Publié jeudi 23 mars 2006, par Laurent, Suraj 974
Dernière modification samedi 8 février 2014
Article lu 1277 fois
3 commentaires

Avec à son actif 56 gangsters tués par balles, l’inspecteur Sadhu Agashe (Nana Patekar) a la réputation d’être le meilleur flic de Bombay. Il est un jour chargé de former une jeune recrue (Nakul Vaid) qui devra le suivre dans son quotidien.

L’avis de Laurent :

Produite par Ram Gopal Varma, le spécialiste des films de gangsters (Company, Sarkar), cette chronique policière réaliste est basée sur des faits réels. Le personnage principal est en effet inspiré du policier Daya Nayak, connu en Inde pour avoir tué à lui seul plus de 80 gangsters lors de fusillades, ou plus exactement d’« affrontements » (encounters) : cet euphémisme désigne une pratique répandue dans la police de Bombay, consistant à tendre une embuscade à un gangster notoire afin de pouvoir l’abattre sous couvert de légitime défense. Très controversée en Inde, cette méthode est pourtant si efficace que la police de Bombay a été dotée d’une section spéciale chargée d’éliminer de façon expéditive les grands criminels, constituée d’une équipe de super-flics rompus aux tactiques de la guérilla urbaine dont l’objectif premier n’est pas d’appréhender, mais de tuer. Un policier comme Daya Nayak, loin d’être unanimement décrié, force l’admiration de certains Indiens, qui le considèrent comme un héros de la lutte contre le banditisme, et il s’improvise même volontiers conseiller technique auprès de scénaristes de Bollywood.
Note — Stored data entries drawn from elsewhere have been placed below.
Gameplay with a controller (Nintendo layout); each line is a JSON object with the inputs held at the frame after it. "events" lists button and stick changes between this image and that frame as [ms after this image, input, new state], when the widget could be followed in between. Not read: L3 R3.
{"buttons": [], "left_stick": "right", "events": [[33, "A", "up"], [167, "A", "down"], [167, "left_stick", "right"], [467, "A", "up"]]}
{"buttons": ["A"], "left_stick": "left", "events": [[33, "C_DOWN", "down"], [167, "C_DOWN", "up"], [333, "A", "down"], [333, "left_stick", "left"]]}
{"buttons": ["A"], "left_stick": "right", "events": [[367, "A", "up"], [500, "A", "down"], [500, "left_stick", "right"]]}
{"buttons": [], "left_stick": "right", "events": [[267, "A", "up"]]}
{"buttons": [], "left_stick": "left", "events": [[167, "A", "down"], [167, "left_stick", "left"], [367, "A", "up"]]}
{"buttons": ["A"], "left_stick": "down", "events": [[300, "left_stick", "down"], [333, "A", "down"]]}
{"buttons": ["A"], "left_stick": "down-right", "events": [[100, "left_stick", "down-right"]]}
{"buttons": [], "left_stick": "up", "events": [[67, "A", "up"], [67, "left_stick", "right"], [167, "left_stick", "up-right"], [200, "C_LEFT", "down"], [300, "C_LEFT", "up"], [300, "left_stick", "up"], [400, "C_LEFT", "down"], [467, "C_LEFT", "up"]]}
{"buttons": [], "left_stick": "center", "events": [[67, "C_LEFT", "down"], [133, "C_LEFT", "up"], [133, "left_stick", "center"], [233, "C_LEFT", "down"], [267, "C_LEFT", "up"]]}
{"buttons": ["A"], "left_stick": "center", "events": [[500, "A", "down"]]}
Dans la fiction, le flic Sadhu Agashe semble encore plus brutal, plus lucide que son modèle : disposant virtuellement du permis de tuer, il est fier d’être payé par l’Etat indien pour débarrasser le pays de ses criminels ; le titre du film désigne d’ailleurs avec cynisme le nombre de ses victimes : « 56 jusqu’à présent ». Pourtant, ce n’est pas le portrait d’un monstre qui nous est brossé, mais celui d’un flic ambigu, convaincu que ce qu’il fait est juste, bien qu’il soit contesté au sein même de sa brigade pour ses méthodes expéditives. On finit presque par aimer ce personnage fascinant, interprété par le charismatique Nana Patekar : sobre et inquiétant, l’acteur électrise le spectateur avec ses répliques qui font mouche, et il est aussi crédible dans les scènes attachantes avec sa femme que dans celles où il forme à la dure le jeune flic inexpérimenté, probablement inspirées de Training Day avec Denzel Washington. Il est cependant difficile d’aimer véritablement son personnage, car le film est plus réaliste qu’un polar comme Khakee par exemple, ce héros a une personnalité plus complexe, on ne peut pas s’identifier à lui entièrement.

Ab Tak Chhappan est un pur film de genre, sans chansons, assez court pour un film indien de la première moitié des années 2000 (2h10). Une petite déception cependant, cette chronique policière réaliste aurait pu donner un film très riche, on pense à L.627 (le film-dossier de Tavernier sur le quotidien d’une brigade anti-drogue), mais elle bifurque à mi-chemin vers une série B musclée plus conventionnelle, qui se réduit à une intrigue de polar basique en abandonnant notamment le personnage de la jeune recrue. Heureusement, l’acteur principal est un spécialiste en matière de polars teigneux !

En conclusion, même s’il est un peu moins maîtrisé que les réalisations de Ram Gopal Varma, Ab Tak Chhappan reste un bon premier film, polar naturaliste et polémique dominé par un Nana Patekar jouissif.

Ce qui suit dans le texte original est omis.